Pour une fois qu’on ne critique pas la collecte de données.
Trump ne s’en était pas caché. Pendant toute sa campagne, il a déclaré vouloir se débarrasser de l’EPA (l’Agence de protection de l’environnement, équivalent du ministère de l’écologie). Créée en 1970 pour préserver “la santé humaine et l’environnement”, elle est aujourd’hui dirigée par Scott Pruitt, procureur général de l’Oklahoma et climato-sceptique notoire.
Rien d’étonnant en ce qui concerne les motivations de Donald pour qui, on le rappelle, le réchauffement climatique est “un canular inventé par les chinois pour rendre l’industrie américaine non-compétitive”. Et certains ont cru, pendant un certain temps entre l’élection et l’investiture, que tout allait s’arranger. Mais à peine Trump avait-il mis un pied à la Maison-Blanche que des études climatiques (notamment) ont commencé à disparaître des sites officiels américains. Comme le notait Business Insider, le plan d’action pour le climat avait disparu (avant d’être remis en ligne) du site du département d’État dédié à l’énergie.
(Capture d’écran Business Insider)
DataRefuge
Il n’en fallait pas plus pour que la société civile américaine s’organise en réponse à la menace que représente la disparition de ces données. Notamment parce que, comme on le notait sur la radio PRI, la plupart des chercheurs dans le monde s’appuient sur les recherches américaines pour baser leurs propres études. Une résistance en ligne s’est donc mise en place, via plusieurs projets d’archivage, notamment celui qui porte le nom de DataRefuge (littéralement, refuge pour les données).
En première ligne, les Canadiens, plus particulièrement l’Université de Toronto. Et pour cause, de l’autre côté de la frontière, on connaît bien ce phénomène. Sous le gouvernement Harper (le prédécesseur de Justin Trudeau), certaines données climatiques avaient également disparu. Des bibliothèques entières avaient été vidées. On avait prétexté un usage inutile de l’argent public pour les entretenir. Des documents qui n’avaient jamais été numérisés avaient donc été détruits, et perdus à jamais.
“Des librairies et des archives ont été détruites. Les scientifiques ont été muselés.

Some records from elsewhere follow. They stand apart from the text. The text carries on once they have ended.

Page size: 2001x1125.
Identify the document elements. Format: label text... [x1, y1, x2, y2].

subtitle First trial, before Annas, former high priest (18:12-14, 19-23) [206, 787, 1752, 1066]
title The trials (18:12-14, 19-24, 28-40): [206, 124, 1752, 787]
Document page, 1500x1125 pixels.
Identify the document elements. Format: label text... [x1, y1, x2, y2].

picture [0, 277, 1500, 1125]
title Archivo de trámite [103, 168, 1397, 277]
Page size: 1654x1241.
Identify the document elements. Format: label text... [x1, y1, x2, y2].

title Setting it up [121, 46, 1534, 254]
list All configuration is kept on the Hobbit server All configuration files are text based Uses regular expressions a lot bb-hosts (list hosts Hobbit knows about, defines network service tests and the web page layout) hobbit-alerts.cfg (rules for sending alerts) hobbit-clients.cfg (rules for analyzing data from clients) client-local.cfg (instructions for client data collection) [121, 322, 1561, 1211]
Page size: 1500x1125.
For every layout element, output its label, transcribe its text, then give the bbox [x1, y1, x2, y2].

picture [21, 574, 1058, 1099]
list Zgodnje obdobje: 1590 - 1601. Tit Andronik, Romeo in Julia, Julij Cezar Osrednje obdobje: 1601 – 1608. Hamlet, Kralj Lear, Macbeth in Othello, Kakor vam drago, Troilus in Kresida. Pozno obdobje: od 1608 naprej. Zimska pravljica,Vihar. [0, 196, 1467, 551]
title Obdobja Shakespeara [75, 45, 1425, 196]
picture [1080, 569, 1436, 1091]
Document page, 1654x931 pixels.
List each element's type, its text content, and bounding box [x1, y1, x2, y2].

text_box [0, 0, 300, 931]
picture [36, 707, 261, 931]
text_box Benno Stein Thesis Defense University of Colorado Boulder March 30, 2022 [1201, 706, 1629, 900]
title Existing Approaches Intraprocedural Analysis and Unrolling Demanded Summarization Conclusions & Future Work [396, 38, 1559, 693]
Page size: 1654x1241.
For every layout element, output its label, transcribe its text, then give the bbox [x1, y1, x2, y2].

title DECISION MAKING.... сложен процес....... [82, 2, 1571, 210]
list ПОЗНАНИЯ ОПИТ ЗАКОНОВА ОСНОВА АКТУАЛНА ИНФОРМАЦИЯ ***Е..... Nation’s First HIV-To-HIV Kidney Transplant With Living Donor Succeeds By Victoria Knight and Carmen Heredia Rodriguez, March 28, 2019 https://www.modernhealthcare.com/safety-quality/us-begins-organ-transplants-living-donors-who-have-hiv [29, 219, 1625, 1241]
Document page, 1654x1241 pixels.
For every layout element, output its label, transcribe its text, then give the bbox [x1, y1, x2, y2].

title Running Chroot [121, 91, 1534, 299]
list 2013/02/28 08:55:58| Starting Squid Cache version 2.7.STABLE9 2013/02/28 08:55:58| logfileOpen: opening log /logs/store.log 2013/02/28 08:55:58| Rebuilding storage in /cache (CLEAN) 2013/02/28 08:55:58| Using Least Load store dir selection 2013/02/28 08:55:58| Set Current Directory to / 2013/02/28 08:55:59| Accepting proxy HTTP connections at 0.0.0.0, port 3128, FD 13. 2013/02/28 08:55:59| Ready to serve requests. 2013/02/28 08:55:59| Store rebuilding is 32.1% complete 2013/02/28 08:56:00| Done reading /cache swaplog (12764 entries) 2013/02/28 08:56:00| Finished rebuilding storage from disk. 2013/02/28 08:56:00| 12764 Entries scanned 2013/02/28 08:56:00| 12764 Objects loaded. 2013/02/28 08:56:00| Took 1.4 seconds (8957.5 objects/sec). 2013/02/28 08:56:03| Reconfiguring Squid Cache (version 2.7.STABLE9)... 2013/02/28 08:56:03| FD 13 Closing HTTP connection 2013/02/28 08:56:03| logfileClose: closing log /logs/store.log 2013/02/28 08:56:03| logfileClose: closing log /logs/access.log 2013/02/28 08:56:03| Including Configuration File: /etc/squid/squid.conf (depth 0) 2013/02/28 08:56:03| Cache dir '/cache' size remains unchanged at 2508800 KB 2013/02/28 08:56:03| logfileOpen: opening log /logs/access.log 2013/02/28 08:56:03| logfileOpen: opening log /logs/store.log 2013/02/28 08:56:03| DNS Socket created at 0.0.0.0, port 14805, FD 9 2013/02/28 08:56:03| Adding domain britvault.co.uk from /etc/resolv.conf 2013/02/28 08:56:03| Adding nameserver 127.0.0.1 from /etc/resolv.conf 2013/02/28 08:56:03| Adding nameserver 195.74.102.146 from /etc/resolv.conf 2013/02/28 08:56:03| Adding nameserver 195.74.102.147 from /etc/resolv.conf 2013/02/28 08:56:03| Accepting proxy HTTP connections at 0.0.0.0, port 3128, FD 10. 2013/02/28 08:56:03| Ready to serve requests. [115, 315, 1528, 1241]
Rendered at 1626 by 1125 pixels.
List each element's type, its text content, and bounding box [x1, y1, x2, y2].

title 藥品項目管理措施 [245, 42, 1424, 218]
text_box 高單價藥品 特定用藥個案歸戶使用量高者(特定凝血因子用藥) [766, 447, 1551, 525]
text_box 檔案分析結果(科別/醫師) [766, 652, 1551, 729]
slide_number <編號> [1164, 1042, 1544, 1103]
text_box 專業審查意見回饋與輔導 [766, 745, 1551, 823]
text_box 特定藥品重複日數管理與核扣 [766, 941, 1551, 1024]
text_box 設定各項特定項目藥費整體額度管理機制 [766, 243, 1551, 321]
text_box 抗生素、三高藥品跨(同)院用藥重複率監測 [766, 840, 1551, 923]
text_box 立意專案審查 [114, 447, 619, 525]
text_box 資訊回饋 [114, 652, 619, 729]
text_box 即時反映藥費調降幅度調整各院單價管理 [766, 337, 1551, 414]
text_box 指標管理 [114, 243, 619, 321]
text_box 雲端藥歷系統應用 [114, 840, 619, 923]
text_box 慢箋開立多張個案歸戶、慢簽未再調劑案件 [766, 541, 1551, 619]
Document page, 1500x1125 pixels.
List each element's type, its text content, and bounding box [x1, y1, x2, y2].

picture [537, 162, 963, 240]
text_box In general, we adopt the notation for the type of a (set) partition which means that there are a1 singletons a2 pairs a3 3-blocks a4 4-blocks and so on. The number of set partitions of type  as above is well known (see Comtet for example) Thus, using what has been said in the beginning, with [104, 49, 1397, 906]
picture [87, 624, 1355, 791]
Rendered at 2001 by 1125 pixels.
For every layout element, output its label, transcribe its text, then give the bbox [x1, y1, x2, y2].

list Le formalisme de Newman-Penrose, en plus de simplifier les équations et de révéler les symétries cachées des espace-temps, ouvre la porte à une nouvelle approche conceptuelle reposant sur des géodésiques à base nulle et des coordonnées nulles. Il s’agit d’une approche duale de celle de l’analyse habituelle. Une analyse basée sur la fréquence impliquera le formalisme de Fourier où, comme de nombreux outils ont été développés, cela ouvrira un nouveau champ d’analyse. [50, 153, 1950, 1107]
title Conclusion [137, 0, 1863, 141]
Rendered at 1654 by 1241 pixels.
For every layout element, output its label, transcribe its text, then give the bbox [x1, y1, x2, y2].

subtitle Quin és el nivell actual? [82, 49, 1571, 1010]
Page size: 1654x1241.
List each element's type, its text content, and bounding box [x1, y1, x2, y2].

Pour obtenir leurs données, il fallait faire une demande officielle , et on recevait souvent un texte modifié, si on le recevait. C’était une époque brutale”, explique Michelle Murphy, une chercheuse canadienne sur PRI.
Hackathon et Guerrilla Archiving
En réaction, Michelle Murphy a, dès le mois de décembre 2016, organisé un hackathon (un marathon de hacking) à l’Université de Toronto. Plus d’une centaine de personnes se sont réunies au sein de l’Université pour copier les données publiques sur le site de l’EPA. Étudiants et enseignants se sont mués en hackers improvisés pour ce “guerrilla archiving”.
Ces événements se sont ensuite multipliés, élargissant leur champ d’action. Comme le rapportait récemment Wired, environ 200 personnes ont hacké et sauvegardé les donnés scientifiques de la NASA le 12 février dernier. Tombant parfois sur des pages dont les données avaient déjà été supprimées.
“Le changement climatique n’est que la partie émergée de l’iceberg”, faisait remarquer l’anthropologue Eric Kansa à Wired. “Les données de recherches culturelles, historiques et sociologiques sont elles aussi menacées”.
La situation inquiète dans le monde entier, si bien que des citoyens de nombreux pays se sont portés volontaires pour donner un coup de main. Jonathan Schmitt, étudiant en Cultures arabes en Allemagne, racontait à PRI avoir téléchargé environ un gigabit d’images satellite provenant du site de NOAA, l’entité de recherche océanique et atmosphérique américaine.”C’est comme si je stockais les affaires de quelqu’un dans ma cave, parce qu’il n’a pas assez de place ou ne se sent pas assez en sécurité chez lui”, explique-t-il.
“La situation est si menaçante que même les faits quittent les États-Unis”, faisait remarquer un chercheur. En attendant, on ne voit pas pourquoi tout le monde s’inquiète. Ces faits seront sans doute bien vite remplacés par les alternative facts, dont la galaxie Trump semble raffoler. Pas de panique.